Am 28. April 1923 wurden die Häuser Böttcherstraße 4/5 und Wachtstraße 32 gekauft und am 25. Februar 1924 als neuer Firmensitz bezogen. Planung und Umbau der Häuser sowie die Gestaltung der Innenräume erfolgte durch die Architekten Runge & Scotland.

Abb. 2
Egbertus Heikamp wurde 1925 in den Vorstand der BAB berufen.
Quelle
Foto: Büsing

Die Bremen-Amerika-Bank wurde praktisch zur Hausbank des Kaffee-HAG-Konzerns. In der Aufsichtsratssitzung vom 23. Dezember 1927 wird berichtet, dass Direktor Bock die Bank verlässt, um in den Vorstand der Kaffee HAG zu wechseln. Neues Mitglied im Vorstand der BAB: Bankdirektor Hans Fessler. Der Aufsichtsrat beschließt am 10. Dezember 1929 Robert E. Harcke (Abb. 3) per 1. Januar 1930 als weiteres Vorstandsmitglied zu bestellen. Scheinbar ist dies der Grund dafür, dass Fessler ab 1930 nicht mehr in der Bank tätig ist. 1932 sind im Aufsichtsrat u.a. vertreten: Ludwig Roselius (Vorsitzender), Wilhelm Bock (ab 1928), Wilhelm Stegemeyer, Dr. Wilhelm Nolting-Hauff (alle Kaffee HAG). Ab 1933 ist eine steigende Finanzierung für die Focke-Wulf Flugzeugbau AG zu bemerken. Ludwig Roselius hatte diese Firma Anfang der 20er Jahre vor dem Ruin bewahrt.

Abb. 3
Robert C. Harcke kam 1930 in den Vorstand. Er war mit einer Nicht von Ludwig Roselius verheiratet.
Quelle
Foto: Büsing

Das zwanzigste Geschäftsjahr war das letzte. Ab 1. Januar 1942 wurden die laufenden Geschäfte auf die Norddeutsche Kreditbank AG Übertragen. Die BAB wird mit der Seehandel AG verschmolzen. Direktor Heikamp leitete diese Abwicklung. Robert E. Harcke schied schon am 19. November 1941 aus. Später war er als Robert E. Harkey in den USA tätig. Ein Beispiel dafür, dass Ludwig Roselius in seinem Konzern viel für die Familie und Freunde tat, ist die Sache Harcke. Dieser heiratete am 14. September 1929 die Tochter Erika seines Bruders Friedrich und wird dann am 1. Januar 1930 Bankdirektor bei der BAB. Im Oktober 1944 zerstörten britische Brandbomben die Häuser Wachtstraße 32 und Böttcherstraße 4/5. Unversehrt blieben die im Keller befindlichen Tresorräume.
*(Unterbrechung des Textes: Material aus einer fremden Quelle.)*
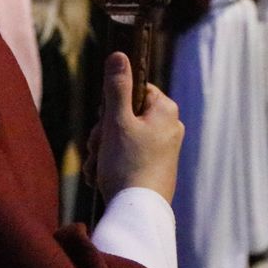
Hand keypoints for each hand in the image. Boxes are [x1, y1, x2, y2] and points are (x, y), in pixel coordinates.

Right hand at [92, 52, 184, 202]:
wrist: (138, 213)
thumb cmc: (128, 164)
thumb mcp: (117, 122)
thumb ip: (117, 88)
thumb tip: (119, 55)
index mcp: (166, 110)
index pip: (136, 89)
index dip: (114, 104)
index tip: (105, 120)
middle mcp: (170, 127)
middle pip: (126, 115)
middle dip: (104, 132)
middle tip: (98, 148)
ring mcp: (164, 149)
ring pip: (123, 137)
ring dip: (103, 150)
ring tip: (98, 168)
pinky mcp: (157, 168)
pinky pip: (129, 156)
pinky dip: (111, 164)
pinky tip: (100, 177)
In ihnen waren in den Kriegsjahren zahlreiche Sammlungsobjekte, Schriftgut und andere Dinge sicher verwahrt. Leider entstanden durch das Hochwasser im Jahre 1946 erhebliche Schäden.
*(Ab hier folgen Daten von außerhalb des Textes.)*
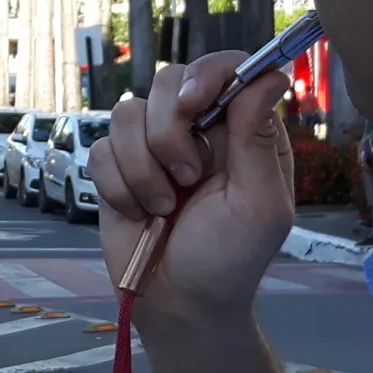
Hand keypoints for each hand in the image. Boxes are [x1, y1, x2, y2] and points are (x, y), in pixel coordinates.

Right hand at [91, 54, 295, 325]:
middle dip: (169, 132)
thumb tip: (271, 74)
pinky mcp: (117, 167)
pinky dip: (119, 186)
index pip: (229, 68)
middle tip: (187, 177)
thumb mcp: (259, 205)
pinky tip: (139, 213)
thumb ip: (258, 140)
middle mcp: (199, 128)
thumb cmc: (230, 259)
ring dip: (144, 167)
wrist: (179, 304)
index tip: (194, 102)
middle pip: (169, 80)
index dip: (208, 73)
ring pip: (127, 113)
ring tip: (164, 206)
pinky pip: (101, 148)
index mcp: (243, 129)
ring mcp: (154, 146)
Der Wiederaufbau des Hauses erwies sich als langwierig. Die bisherigen Häuser Böttcherstraße 4-5 erhielten die Hausnummer 4 und um 1946/47 die Bezeichnung „Haus des Glockenspiels“, in vergoldeten Buchstaben über dem Eingang weiterhin sichtbar. Zum 75. Geburtstag von Ludwig Roselius am 2. Juni 1949 wurde im zur Böttcherstraße gelegenen früheren Kassenraum eine Ausstellung mit Schätzen aus der Roselius-Sammlung eröffnet. Dazu erschien ein übersichtlich gestaltetes Faltblatt, gestaltet von Hildegard Roselius, der älteren Tochter von Ludwig Roselius und seiner ersten Frau Anna geb. Grote.